I was requested to determine if $$a_n=\frac{2^n}{n!}$$ is convergent or not. Please notice that I was not requested to present a formal proof that the sequence is convergent, but only to determine if it was, so "intuitive" approaches ar valid as long as I can justify them.
What I did was the following.
$i)$ Notice that $$a_n=\frac{2^n}{n!}=\frac{2*2*2*...*2}{1*2*3*...*n}=\frac{2}{1}*\frac{2}{2}*\frac{2}{3}*...*\frac{2}{n}$$.

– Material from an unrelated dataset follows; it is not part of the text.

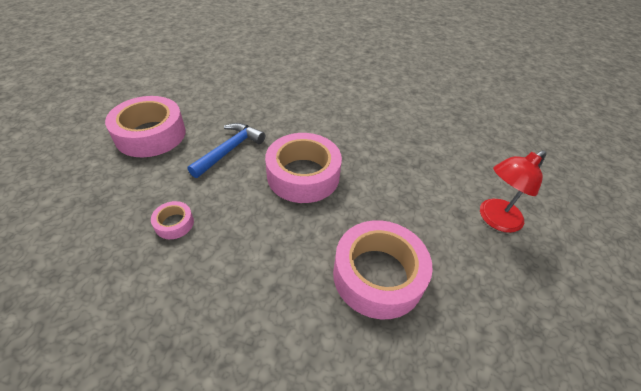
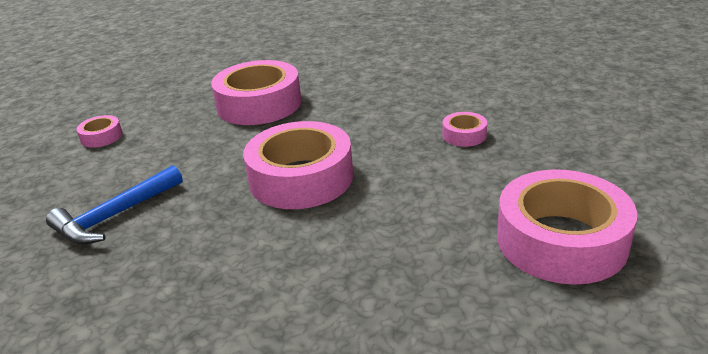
camera: 165 degrees left, 15 degrees down
blue hammer [187,123,265,178] -> blue hammer moved to [46,165,183,245]
red lamp [480,150,546,233] -> pink tape [76,115,123,148]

$ii$) From $i$ it follows that
$$lim_{n\to\infty}a_n=lim_{n\to\infty}(\frac{2}{1}*\frac{2}{2}*\frac{2}{3}*...*\frac{2}{n})$$
$$= lim_{n\to\infty}(\frac{2}{1})*lim_{n\to\infty}(\frac{2}{2})*lim_{n\to\infty}(\frac{2}{3})*...*lim_{n\to\infty}(\frac{2}{n})$$
Notice that we can be sure the limit of each of the terms of the sequence represented by $...$ exists when $n\to\infty$ because they are all constants of the form $\frac{2}{b}$ with $b\in\mathbb{N}$.
$iii$) Solving $ii$ we get $$2*1*2/3*...*0=0$$
Because $lim_{n\to\infty}a_n=0$ the sequence converges.
Yes, the limit is $0$, but you argument is not correct. To see why, consider the sequence$$1,\left(1+\frac12\right)\times\left(1+\frac12\right),\left(1+\frac13\right)\times\left(1+\frac13\right)\times\left(1+\frac13\right),\ldots$$In other words, consider the sequence$$\left(\left(1+\frac1n\right)^n\right)_{n\in\mathbb N}.$$Its limit is $e$, right?! But, from your argument, you should deduce that the limit is $1$, since $\lim_{n\to\infty}1+\frac1n=1$.
However, as I wrote, the limit is indeed $0$. If $n>2$, then $\frac 2n\leqslant\frac23$. Therefore$$n>2\implies\frac21\times\frac22\times\frac23\times\cdots\times\frac2n\leqslant2\times\left(\frac23\right)^{n-2}.$$